DATA FOR THE TASK
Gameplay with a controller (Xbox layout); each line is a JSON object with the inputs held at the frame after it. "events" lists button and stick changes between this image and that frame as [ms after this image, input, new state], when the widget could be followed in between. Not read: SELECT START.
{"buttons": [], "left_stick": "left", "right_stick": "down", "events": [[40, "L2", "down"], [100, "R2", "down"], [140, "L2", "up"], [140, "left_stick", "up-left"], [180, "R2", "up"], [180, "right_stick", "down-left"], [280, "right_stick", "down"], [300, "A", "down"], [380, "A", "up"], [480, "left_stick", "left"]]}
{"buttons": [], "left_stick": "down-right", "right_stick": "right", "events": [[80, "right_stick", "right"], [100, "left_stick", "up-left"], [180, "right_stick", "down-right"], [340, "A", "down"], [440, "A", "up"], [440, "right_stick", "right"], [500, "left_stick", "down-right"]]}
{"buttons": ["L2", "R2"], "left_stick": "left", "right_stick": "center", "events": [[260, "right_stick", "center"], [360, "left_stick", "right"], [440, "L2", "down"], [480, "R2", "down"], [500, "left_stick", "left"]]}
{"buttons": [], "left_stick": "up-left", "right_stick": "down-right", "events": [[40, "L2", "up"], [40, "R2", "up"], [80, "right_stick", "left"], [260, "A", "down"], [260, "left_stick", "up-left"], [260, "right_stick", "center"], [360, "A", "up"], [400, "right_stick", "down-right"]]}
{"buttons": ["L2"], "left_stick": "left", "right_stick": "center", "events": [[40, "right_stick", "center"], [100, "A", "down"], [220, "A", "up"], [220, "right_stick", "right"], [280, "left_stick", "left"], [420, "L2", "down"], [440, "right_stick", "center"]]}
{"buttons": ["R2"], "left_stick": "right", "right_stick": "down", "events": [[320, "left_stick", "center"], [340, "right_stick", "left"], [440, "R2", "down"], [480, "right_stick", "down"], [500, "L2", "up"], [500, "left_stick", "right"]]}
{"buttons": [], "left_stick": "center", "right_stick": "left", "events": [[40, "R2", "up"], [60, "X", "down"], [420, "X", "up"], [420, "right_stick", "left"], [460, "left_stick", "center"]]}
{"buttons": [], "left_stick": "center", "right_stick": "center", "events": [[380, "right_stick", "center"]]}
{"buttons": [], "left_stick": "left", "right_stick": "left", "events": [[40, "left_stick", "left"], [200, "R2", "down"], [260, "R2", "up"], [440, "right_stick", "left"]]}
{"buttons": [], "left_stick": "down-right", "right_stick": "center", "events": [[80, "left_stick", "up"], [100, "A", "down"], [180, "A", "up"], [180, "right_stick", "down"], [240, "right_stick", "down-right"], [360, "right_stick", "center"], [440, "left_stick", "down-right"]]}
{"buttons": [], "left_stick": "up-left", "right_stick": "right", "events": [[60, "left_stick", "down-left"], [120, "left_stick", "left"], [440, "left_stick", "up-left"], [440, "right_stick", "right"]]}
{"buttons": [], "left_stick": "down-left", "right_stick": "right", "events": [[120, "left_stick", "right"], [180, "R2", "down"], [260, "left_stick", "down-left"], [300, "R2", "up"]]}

WORK TO BE COMPLETED
Look through the entries above and list every line containing "center".

SOLVED PROBLEM
{"buttons": ["L2", "R2"], "left_stick": "left", "right_stick": "center", "events": [[260, "right_stick", "center"], [360, "left_stick", "right"], [440, "L2", "down"], [480, "R2", "down"], [500, "left_stick", "left"]]}
{"buttons": [], "left_stick": "up-left", "right_stick": "down-right", "events": [[40, "L2", "up"], [40, "R2", "up"], [80, "right_stick", "left"], [260, "A", "down"], [260, "left_stick", "up-left"], [260, "right_stick", "center"], [360, "A", "up"], [400, "right_stick", "down-right"]]}
{"buttons": ["L2"], "left_stick": "left", "right_stick": "center", "events": [[40, "right_stick", "center"], [100, "A", "down"], [220, "A", "up"], [220, "right_stick", "right"], [280, "left_stick", "left"], [420, "L2", "down"], [440, "right_stick", "center"]]}
{"buttons": ["R2"], "left_stick": "right", "right_stick": "down", "events": [[320, "left_stick", "center"], [340, "right_stick", "left"], [440, "R2", "down"], [480, "right_stick", "down"], [500, "L2", "up"], [500, "left_stick", "right"]]}
{"buttons": [], "left_stick": "center", "right_stick": "left", "events": [[40, "R2", "up"], [60, "X", "down"], [420, "X", "up"], [420, "right_stick", "left"], [460, "left_stick", "center"]]}
{"buttons": [], "left_stick": "center", "right_stick": "center", "events": [[380, "right_stick", "center"]]}
{"buttons": [], "left_stick": "down-right", "right_stick": "center", "events": [[80, "left_stick", "up"], [100, "A", "down"], [180, "A", "up"], [180, "right_stick", "down"], [240, "right_stick", "down-right"], [360, "right_stick", "center"], [440, "left_stick", "down-right"]]}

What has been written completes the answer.